I envision the initial type of AI/robot designed by man as being somewhat similar to a severely autistic human with “Savant syndrome”, who is exceptional at some particular task but has poor cognitive functioning otherwise. These initial robots would be little more than very smart and capable “tools” having a very crude form of consciousness. But it would be advantageous to incorporate other cognitive functionality into these tools: storage and recall of experiences, self-preservation, self-repair, self-augmentation, anticipating and solving problems related to their skill, learning new methods of accomplishing their skill, the ability to cooperate with other robots, etc. Once those abilities are incorporated, the robot’s cognition over time will improve. The degree to which the robot’s cognitive capabilities lead to autonomous and purposeful actions seems to me to be the degree of consciousness achieved by the robot.

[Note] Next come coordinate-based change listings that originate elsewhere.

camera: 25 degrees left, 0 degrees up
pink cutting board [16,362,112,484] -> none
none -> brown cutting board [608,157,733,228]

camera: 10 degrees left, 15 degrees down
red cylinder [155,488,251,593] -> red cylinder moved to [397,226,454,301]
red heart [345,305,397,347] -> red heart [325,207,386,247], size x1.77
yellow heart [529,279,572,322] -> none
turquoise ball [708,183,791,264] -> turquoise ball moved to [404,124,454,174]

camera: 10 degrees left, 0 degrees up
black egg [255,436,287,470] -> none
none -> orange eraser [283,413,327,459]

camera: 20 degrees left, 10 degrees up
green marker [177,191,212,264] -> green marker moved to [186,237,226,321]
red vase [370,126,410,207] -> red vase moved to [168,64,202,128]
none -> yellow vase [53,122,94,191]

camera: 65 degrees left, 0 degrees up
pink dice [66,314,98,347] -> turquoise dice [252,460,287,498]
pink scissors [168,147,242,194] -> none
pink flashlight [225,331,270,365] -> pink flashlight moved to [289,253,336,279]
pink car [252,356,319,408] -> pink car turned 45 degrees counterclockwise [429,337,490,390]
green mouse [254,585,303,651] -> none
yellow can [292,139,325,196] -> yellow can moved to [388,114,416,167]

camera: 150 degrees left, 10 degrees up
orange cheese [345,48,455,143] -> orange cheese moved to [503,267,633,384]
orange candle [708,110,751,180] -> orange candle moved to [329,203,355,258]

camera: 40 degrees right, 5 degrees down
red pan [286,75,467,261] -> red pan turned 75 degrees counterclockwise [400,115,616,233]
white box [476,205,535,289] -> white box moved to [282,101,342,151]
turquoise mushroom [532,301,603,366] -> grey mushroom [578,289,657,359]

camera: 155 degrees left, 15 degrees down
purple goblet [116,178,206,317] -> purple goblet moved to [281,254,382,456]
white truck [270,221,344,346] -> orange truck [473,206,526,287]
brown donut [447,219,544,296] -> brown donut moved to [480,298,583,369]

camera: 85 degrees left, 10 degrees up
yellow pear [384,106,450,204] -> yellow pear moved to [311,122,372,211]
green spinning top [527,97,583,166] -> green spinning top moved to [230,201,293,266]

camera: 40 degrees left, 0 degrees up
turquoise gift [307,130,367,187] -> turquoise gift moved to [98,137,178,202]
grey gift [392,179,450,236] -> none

“Smart-tool” AI/robots will probably proliferate throughout society until they become ubiquitous. Individually they represent no existential threat to humanity, which requires a really superintelligent, malevolent AI. Since I don’t see humans developing such superintelligence (due to practicality and cost as mentioned earlier), any existential threat will come much, much later, after robots themselves go through their own evolutionary process, during which their consciousness and cognitive functioning will increase gradually. This gives humans the time to evolve in a symbiotic relationship with our robots. And the only way to do that may be exactly as you described in your comment: “it will never be us vs. them but we will slowly enhance ourselves by incorporating technology into our bodies”.
(I’m looking forward to reading Dennett’s book in its entirety, which won’t be some casual afternoon scan!)